Belgian artist Luc Tuymans has long been dedicated to a method of painting that obscures images to the limit of their visibility. Taking images directly from history or current events, he blurs them on his canvases through loose brush strokes and washed-out colors. Tuymans's painting seems to counteract how memory works, how the sharp contours of events can diminish with the passage of time. Through repurposing images which have either lost their power or exist on the edges of visual experience, Tuymans brings events tied to colonialism, wars, and global power struggles back into view.

Conference Room, 2010 and Speech, 2010 depict a corporate board room and an executive which has stood up to give a speech respectively.

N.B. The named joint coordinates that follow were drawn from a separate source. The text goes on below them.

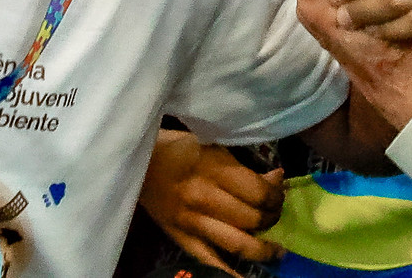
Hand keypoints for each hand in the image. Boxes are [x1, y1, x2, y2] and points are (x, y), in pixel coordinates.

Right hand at [139, 130, 284, 275]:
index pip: (259, 193)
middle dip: (271, 220)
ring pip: (238, 244)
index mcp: (213, 168)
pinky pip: (209, 260)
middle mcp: (204, 197)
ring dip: (263, 249)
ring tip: (274, 249)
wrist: (133, 162)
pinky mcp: (180, 237)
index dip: (276, 197)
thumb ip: (242, 166)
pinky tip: (246, 276)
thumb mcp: (210, 146)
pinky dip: (230, 272)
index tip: (277, 195)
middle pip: (252, 219)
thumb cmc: (174, 148)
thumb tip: (278, 179)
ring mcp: (191, 221)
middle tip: (273, 217)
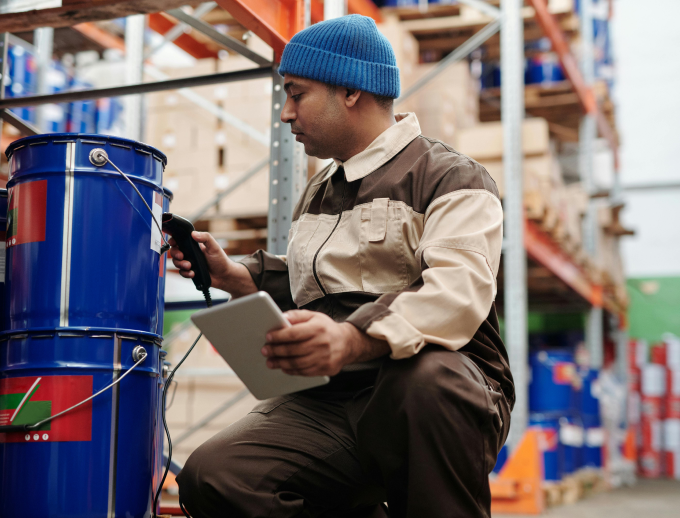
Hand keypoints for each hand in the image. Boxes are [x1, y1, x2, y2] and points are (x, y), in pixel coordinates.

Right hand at [169, 231, 231, 290]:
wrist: (224, 276)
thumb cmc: (221, 260)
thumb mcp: (214, 247)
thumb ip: (206, 238)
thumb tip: (194, 233)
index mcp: (195, 245)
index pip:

The sharp pattern of the floor under the speaker is blotted out by the numbed intensity of a spotlight. The ornate conference table has luminosity closer to weathered tin than polished wood. The resulting atmosphere is menacing, like the back rooms of corporations and the deal making and abuses of power that can occur behind closed doors.

In 2014, Tuymans made a series of portraits in Scotland, based on the paintings of Henry Raeburn. The artist photographed Raeburn’s work with his iPhone, zooming in on the paintings until the edges softened. The resulting portraits, in the artist’s words, “create a sort of presence of social structures of power.” One example is William Robertson, 2014, an image of a Scottish historian and advocate of the Enlightenment ideas. Robertson held, as did many others at the time, that commerce, wealth, and power denoted "civilized" peoples. Re-presenting the thinker, Tuymans brings Robertson’s world and ideas (including racist ideas of what makes up “civilization”) into a critical present.